Martin Wolf, but what about the cumulative disadvantage for those officially perceived as “risky”?

Sir, Martin Wolf, in “Romney would be a backward step”, October 31, writes: “[A] challenge is inequality… to the extent that a child’s opportunity depends on the resources of its parents, the result will be more cumulative disadvantage”. 

Though I fail to see what that has to do specifically with Romney, Wolf is absolutely correct, but, then why on earth does he refuse to protest the cumulative disadvantage those perceived as “The Risky” are equally submitted to when trying to access bank credit? 

Not only do “The Risky” have to pay higher interests rates, get smaller loans and have to accept harsher contract terms, but on top of it all, in a cumulative way, the regulators also require the banks to hold more capital when lending to them than when lending to The infallible”. 
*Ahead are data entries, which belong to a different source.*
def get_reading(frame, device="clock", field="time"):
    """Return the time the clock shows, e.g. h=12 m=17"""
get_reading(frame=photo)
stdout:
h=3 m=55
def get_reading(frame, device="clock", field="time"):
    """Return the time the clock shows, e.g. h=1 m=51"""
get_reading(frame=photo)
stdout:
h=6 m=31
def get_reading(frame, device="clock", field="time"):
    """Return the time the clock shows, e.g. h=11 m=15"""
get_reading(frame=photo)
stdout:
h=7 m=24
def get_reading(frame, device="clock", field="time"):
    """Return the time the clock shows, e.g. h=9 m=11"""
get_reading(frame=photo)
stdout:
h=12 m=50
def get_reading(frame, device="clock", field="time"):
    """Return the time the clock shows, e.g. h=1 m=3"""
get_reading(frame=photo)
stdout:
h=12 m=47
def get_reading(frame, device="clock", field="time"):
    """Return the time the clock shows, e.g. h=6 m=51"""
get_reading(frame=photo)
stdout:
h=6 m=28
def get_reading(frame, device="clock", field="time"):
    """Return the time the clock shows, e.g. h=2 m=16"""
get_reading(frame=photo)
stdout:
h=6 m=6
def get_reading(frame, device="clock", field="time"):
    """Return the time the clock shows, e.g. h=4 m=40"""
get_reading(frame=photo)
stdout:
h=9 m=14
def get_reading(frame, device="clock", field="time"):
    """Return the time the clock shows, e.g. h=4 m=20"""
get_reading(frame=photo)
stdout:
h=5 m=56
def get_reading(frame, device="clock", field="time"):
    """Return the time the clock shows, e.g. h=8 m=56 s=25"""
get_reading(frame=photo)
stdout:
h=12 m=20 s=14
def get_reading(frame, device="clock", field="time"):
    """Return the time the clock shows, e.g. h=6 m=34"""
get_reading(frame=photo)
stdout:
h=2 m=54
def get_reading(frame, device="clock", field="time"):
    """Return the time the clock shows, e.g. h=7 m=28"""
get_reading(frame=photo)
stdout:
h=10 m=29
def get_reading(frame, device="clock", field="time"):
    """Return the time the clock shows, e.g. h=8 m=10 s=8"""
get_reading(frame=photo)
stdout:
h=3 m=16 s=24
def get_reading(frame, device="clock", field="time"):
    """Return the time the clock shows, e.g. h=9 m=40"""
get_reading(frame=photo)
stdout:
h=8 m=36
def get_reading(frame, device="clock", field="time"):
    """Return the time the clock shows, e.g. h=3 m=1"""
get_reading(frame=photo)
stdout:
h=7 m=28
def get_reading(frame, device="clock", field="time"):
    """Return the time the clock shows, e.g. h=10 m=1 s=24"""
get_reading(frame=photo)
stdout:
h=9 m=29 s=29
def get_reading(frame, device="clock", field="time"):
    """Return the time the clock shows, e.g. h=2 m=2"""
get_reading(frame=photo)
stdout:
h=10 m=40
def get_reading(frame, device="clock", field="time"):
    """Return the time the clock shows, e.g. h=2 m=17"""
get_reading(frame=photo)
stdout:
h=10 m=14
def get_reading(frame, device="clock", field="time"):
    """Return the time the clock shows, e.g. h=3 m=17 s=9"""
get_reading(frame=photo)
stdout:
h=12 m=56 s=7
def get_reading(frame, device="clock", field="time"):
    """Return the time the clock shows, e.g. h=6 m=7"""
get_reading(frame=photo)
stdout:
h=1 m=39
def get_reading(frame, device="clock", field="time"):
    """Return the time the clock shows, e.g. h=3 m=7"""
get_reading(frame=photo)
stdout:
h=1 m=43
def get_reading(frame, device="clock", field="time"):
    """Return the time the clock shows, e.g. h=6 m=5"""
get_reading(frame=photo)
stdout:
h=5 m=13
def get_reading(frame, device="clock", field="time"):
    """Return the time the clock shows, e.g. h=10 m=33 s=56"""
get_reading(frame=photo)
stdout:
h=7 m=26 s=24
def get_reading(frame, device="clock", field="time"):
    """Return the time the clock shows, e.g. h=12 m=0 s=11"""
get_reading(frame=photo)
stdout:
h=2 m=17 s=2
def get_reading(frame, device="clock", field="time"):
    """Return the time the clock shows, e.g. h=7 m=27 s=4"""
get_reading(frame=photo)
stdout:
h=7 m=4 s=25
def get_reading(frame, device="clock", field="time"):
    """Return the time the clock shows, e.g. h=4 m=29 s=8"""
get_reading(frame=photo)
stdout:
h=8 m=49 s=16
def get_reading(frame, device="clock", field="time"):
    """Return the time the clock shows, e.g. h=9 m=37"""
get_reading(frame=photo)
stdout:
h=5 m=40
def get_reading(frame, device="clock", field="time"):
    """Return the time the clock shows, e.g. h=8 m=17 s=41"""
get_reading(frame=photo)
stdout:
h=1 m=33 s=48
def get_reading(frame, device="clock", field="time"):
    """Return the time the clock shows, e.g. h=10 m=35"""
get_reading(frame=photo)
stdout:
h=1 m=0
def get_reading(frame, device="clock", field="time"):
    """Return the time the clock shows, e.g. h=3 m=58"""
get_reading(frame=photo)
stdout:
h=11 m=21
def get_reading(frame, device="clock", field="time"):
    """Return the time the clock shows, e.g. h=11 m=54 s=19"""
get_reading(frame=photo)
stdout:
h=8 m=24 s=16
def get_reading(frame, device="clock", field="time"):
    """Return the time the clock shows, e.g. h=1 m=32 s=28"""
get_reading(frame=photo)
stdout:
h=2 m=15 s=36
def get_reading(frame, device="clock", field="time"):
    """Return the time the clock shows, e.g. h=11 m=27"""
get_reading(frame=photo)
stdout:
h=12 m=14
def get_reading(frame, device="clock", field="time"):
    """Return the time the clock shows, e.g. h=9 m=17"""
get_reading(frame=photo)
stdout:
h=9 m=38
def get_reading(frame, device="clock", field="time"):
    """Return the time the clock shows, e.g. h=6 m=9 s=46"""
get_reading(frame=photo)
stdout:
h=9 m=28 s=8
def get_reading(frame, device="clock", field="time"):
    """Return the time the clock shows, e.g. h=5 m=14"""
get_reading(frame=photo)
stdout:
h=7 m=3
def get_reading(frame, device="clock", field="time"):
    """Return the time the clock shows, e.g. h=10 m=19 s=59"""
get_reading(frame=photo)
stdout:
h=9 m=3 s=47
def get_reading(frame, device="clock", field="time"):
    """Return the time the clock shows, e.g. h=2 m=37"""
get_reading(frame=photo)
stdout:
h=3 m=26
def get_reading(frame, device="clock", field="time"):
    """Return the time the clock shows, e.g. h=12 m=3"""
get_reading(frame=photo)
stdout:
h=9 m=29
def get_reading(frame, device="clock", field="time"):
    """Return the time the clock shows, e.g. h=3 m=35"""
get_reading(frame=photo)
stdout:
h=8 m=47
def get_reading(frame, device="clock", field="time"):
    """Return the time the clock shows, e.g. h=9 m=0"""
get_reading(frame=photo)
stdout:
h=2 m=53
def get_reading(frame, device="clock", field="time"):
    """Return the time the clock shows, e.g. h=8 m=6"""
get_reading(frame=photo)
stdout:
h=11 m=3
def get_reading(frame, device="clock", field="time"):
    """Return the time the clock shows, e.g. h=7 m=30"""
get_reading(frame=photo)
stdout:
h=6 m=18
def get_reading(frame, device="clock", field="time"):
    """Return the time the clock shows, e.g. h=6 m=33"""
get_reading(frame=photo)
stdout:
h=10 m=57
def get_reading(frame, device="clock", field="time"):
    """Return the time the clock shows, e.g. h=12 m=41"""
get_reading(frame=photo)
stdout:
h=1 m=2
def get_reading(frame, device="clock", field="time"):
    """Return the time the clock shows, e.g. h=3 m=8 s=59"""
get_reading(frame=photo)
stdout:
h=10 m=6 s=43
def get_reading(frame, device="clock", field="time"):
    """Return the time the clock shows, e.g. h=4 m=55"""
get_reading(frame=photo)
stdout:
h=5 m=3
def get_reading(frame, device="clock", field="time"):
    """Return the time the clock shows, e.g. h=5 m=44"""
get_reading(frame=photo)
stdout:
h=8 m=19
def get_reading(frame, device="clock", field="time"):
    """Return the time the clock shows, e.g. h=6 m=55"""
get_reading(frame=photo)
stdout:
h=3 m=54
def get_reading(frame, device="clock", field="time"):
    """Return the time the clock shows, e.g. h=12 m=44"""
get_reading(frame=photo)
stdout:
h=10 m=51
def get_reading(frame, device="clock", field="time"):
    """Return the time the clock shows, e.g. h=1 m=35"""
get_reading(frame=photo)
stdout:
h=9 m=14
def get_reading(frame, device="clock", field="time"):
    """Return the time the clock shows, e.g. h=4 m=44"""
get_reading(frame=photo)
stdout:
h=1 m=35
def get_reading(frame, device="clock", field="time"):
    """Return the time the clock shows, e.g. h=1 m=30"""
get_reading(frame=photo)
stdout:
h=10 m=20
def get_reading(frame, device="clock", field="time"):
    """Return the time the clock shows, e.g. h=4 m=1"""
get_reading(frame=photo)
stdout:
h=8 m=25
If a child’s education was placed under the supervision of a Basel Committee, those regulators, if applying consistently their current paradigms, would perhaps require the children of the poor to contract a special insurance to cover the risks of them not completing the education, because clearly their parents do not have the same resources as the children of the rich. Could Martin Wolf possibly agree with something like that? 

Or is it that Martin Wolf just cannot understand that when you impose a cumulative disadvantage on “The Risky” you are de-facto awarding a dangerous cumulative advantage to "The Infallible”?